The next step involved allowing the calves to enter the toilet enclosure from the outside when they needed to relieve themselves.
‘You have to try to include the animals in the process and train the animals to follow what they should learn,’ explained Dr Langbein.
Alongside the positive reinforcement, the team also set out to discourage the calves from urinating outside of the MooLoo.
‘As a punishment we first used in-ear headphones and we played a very nasty sound whenever they urinated outside,’ said Dr Langbein.
‘We thought this would punish the animals — not too aversively — but they didn’t care!’ he added.
‘Ultimately, a splash of water worked well as a gentle deterrent.’
Over the course of just a few weeks, the team succeeded in training 11 out of the 16 calves involved in the experiment to use the MooLoo — with the animals performing as well, if not better than, young children learning to use the toilet for the first time.
Dr Langbein said that, with further training, he is optimistic that this success rate could be further improved.
‘After ten, fifteen, twenty years of researching with cattle, we know that animals have a personality, and they handle different things in a different way,’ he said.
‘They are not all the same.’
To toilet train the calves, the researchers started by rewarding the animals with a sugar treat (pictured) every time they urinated in the special latrine. The next step involved allowing the calves to enter the toilet enclosure from the outside when they needed to relieve themselves
Over the course of just a few weeks, the team succeeded in training 11 out of the 16 calves involved in the experiment to use the MooLoo — with the animals performing as well, if not better than, young children learning to use the toilet for the first time. Pictured: the researchers monitor the progress of the calves’ MooLoo training
With their initial study complete, the team are now keen to transfer what they have learnt in their tests to real-world cattle housing and outdoor systems.
‘In a few years all cows will go to a toilet,’ Dr Langbein predicted.
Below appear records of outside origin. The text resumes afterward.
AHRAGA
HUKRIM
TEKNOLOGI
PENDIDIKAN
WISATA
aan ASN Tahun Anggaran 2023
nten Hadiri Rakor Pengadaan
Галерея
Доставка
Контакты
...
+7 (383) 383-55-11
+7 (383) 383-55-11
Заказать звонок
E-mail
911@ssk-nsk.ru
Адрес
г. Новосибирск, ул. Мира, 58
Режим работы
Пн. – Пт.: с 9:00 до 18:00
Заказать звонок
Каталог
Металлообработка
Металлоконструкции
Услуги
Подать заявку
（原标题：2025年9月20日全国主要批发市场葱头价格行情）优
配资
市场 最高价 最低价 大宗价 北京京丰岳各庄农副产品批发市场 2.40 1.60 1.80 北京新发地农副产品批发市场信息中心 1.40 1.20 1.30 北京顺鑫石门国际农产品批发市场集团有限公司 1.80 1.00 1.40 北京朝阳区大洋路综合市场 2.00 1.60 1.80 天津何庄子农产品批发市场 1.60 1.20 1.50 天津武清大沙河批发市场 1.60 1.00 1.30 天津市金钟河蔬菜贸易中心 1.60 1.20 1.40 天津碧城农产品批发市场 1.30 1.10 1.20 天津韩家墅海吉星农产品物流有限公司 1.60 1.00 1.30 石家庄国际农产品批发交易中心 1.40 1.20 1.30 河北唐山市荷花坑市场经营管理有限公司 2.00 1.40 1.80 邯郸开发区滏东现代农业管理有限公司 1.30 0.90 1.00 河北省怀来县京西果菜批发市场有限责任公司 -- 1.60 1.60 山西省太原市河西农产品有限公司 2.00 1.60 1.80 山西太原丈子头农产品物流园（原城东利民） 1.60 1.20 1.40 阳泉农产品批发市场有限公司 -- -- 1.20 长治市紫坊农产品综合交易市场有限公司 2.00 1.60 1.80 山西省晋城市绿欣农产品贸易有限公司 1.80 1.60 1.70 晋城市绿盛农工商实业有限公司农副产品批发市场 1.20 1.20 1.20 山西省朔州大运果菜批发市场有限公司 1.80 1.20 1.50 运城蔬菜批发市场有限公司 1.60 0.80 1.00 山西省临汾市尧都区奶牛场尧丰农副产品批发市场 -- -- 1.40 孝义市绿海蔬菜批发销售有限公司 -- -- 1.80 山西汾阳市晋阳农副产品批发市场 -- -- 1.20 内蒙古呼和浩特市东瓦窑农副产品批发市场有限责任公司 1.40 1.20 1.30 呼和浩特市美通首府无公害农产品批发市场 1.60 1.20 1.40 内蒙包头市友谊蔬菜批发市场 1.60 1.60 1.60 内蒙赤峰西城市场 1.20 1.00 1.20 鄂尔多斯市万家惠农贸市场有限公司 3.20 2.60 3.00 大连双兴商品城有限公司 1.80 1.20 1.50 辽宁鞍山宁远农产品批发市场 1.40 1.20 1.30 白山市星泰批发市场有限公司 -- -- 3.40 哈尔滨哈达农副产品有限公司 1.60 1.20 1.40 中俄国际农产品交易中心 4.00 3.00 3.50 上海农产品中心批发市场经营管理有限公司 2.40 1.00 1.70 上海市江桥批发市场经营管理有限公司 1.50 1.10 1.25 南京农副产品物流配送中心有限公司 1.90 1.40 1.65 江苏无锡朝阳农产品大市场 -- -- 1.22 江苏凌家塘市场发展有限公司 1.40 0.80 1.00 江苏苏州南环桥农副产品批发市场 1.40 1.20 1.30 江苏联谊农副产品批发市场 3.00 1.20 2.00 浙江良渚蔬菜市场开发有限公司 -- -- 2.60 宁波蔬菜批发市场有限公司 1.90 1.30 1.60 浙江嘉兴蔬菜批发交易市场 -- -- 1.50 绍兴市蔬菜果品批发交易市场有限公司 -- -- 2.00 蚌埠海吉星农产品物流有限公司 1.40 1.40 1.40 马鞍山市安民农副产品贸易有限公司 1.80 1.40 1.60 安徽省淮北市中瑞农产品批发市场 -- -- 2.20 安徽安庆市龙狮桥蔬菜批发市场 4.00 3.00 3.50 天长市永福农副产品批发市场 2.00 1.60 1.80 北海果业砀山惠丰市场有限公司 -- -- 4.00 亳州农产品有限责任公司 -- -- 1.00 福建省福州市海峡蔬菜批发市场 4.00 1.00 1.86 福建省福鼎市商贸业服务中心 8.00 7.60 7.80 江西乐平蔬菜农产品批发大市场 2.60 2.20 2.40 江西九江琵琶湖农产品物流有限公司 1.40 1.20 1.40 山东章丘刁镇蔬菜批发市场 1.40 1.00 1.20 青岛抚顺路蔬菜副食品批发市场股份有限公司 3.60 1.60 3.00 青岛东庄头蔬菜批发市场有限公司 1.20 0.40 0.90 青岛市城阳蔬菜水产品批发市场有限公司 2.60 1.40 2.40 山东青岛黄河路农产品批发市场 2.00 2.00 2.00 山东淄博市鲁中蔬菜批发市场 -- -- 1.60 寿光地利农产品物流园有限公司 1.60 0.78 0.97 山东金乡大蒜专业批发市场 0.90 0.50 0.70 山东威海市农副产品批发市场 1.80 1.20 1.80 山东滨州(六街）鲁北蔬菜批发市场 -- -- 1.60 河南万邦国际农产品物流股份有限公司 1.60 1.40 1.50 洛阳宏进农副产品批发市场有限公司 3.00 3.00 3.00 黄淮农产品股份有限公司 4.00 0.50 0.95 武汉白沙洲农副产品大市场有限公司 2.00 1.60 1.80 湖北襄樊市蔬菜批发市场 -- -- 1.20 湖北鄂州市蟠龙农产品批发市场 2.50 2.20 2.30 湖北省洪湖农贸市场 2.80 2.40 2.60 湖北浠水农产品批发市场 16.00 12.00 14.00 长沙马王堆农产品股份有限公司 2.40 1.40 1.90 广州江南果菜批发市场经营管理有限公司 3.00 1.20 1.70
The full findings of the study were published in the journal Current Biology.
THE ENVIRONMENTAL IMPACT OF FARMING COWS
The livestock animals are notorious for creating large amounts of methane, which is a major contributor to global warming.
Each of the farm animals produces the equivalent of three tonnes of carbon dioxide per year and the amount of the animals is increasing with the growing need to feed a booming population.
Methane is one of the most potent greenhouse gases, trapping 30 times more heat than the same amount of carbon dioxide.
Scientists are investigating how feeding them various diets can make cattle more climate-friendly.
They believe feeding seaweed to dairy cows may help and are also using a herb-rich foodstuff called the Lindhof sample.
Researchers found a cow’s methane emissions were reduced by more than 30 per cent when they ate ocean algae.
In research conducted by the University of California, in August, small amounts of it were mixed into the animals’ feed and sweetened with molasses to disguise the salty taste.
As a result, methane emissions dropped by almost a third.
‘I was extremely surprised when I saw the results,’ said Professor Ermias Kebreab, the animal scientist who led the study.
‘I wasn’t expecting it to be that dramatic with a small amount of seaweed.’
The team now plans to conduct a further six-month study of a seaweed-infused diet in beef cattle, starting this month.